Dans cette optique, la société pharmaceutique Pfizer Belgique a annoncé ce vendredi lancer la première phase d’un essai clinique d’un nouveau traitement antiviral oral expérimental contre le SRAS-CoV-2. Cette dernière se déroulera au sein de la Pfizer Clinical Research Unit (PCRU), un centre de pointe situé à Bruxelles, à seulement 30 km du très vaste site de production de Puurs.

Au total, le traitement expérimental sera administré à 60 participants sur les deux sites de l’essai (Belgique et États-Unis). "Ces deux sites basés en Belgique démontrent le rôle de premier plan de la Belgique dans la lutte contre ce coronavirus", rapporte la société.

Et si les résultats des essais cliniques de Phase I sont prometteurs, le développement clinique du traitement poursuivra son cours. Il faut rappeler que le traitement antiviral n’a de sens que s’il est pris durant les premiers jours de la maladie.

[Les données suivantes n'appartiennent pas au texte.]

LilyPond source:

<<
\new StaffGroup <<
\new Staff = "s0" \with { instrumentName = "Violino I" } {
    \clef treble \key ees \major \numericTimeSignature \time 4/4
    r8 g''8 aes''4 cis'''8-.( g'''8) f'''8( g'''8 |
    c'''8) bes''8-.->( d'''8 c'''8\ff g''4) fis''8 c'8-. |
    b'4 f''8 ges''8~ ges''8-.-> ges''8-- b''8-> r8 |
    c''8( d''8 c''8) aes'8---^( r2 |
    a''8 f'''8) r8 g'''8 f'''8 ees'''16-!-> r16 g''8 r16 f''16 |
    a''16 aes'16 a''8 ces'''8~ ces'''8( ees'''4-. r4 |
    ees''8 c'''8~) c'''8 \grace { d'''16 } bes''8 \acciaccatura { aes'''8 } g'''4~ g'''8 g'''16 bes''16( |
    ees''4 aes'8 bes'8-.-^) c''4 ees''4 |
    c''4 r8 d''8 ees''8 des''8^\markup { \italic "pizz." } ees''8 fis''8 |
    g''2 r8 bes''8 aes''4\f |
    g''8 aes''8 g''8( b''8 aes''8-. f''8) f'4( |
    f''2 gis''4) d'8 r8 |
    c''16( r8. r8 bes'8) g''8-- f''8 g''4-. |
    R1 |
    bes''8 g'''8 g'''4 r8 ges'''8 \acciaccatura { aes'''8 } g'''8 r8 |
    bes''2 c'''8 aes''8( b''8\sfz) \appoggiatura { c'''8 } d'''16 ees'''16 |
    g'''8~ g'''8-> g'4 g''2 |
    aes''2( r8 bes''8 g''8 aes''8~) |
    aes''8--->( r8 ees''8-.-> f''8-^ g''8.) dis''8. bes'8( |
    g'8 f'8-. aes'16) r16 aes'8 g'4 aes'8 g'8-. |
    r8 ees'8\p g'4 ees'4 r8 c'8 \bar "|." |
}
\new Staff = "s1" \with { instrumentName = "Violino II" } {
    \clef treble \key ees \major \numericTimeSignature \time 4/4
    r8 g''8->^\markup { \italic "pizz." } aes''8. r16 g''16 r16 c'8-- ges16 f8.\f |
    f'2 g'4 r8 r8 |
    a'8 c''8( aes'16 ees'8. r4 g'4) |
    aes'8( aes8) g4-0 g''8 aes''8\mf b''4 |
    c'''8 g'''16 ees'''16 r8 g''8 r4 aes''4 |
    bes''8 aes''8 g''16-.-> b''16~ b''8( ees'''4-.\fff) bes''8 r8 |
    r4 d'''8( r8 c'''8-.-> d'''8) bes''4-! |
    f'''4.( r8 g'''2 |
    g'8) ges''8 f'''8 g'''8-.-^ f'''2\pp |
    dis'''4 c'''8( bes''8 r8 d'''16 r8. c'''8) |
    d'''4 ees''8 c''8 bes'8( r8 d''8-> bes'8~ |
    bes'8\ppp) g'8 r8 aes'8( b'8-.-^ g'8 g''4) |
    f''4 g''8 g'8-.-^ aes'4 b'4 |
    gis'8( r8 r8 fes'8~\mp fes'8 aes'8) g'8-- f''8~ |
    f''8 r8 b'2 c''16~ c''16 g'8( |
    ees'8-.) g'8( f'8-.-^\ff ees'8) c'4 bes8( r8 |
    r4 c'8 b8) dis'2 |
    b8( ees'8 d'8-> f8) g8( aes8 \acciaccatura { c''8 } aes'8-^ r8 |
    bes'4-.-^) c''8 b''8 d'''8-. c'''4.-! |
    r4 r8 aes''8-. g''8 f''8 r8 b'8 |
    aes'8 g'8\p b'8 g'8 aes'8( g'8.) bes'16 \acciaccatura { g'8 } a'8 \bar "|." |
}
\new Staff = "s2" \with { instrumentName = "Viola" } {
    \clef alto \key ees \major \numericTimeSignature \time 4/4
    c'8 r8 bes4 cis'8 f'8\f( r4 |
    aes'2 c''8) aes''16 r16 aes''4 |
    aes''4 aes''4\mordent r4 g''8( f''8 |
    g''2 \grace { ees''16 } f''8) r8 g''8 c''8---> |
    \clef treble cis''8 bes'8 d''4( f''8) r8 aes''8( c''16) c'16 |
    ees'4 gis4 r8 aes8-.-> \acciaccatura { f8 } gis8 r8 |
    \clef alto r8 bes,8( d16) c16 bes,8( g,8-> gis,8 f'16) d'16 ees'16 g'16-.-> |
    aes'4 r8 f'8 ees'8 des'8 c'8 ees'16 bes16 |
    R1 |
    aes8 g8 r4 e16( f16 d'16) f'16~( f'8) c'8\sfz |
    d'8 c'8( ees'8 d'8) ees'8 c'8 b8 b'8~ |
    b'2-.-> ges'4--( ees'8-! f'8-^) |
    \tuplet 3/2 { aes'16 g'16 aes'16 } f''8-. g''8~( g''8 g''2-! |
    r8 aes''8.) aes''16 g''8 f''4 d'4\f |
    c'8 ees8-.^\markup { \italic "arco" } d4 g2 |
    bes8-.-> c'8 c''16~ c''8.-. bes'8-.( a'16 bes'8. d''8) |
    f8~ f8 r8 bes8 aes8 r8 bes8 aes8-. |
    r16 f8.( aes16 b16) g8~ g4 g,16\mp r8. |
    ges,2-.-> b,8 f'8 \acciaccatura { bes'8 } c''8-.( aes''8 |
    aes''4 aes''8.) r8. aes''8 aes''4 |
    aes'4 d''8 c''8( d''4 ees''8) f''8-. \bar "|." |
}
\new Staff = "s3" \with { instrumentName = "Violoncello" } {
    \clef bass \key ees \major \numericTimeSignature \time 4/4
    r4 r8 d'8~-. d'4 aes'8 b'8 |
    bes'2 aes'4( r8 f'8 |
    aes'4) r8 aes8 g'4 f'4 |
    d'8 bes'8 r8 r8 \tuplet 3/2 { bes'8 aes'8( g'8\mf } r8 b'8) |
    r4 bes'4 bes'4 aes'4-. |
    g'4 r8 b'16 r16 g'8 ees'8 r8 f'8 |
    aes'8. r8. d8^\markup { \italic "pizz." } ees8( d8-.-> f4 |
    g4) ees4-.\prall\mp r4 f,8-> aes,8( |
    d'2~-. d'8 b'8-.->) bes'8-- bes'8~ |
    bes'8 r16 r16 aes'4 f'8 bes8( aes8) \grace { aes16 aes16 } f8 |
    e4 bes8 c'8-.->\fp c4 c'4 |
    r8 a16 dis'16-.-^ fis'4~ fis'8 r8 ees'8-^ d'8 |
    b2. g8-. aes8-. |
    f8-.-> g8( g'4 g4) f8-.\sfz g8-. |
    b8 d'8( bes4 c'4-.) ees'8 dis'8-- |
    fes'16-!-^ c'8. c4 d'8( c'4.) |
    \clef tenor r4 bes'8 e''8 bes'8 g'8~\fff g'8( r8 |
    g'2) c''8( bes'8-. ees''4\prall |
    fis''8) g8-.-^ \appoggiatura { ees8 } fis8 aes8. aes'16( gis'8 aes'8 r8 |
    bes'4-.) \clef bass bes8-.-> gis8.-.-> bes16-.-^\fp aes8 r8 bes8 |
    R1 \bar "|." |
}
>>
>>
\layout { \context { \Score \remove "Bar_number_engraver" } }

Concrètement, l’étude porte sur des adultes en bonne santé et vise à évaluer la sécurité et la tolérance du traitement. "Dès le moment où nous avons décidé de relever ce défi si important pour la santé publique, nous savions qu’un vaccin était nécessaire pour protéger les citoyens contre tout risque supplémentaire d’infection", a déclaré le Dr Isabelle Huyghe, conseillère scientifique médicale de l’unité de recherche clinique de Pfizer (PCRU).

Pour Isabelle Huyghe, le début des essais cliniques constitue une "étape importante dans l’évaluation de ce nouveau traitement antiviral oral potentiel".

Dans le même temps, une deuxième étude du genre sera réalisée à New Haven, aux États-Unis. Dans les deux sites d’essai, le traitement sera administré à 60 participants. Et si les résultats sont positifs, Pfizer poursuivra le développement clinique du traitement.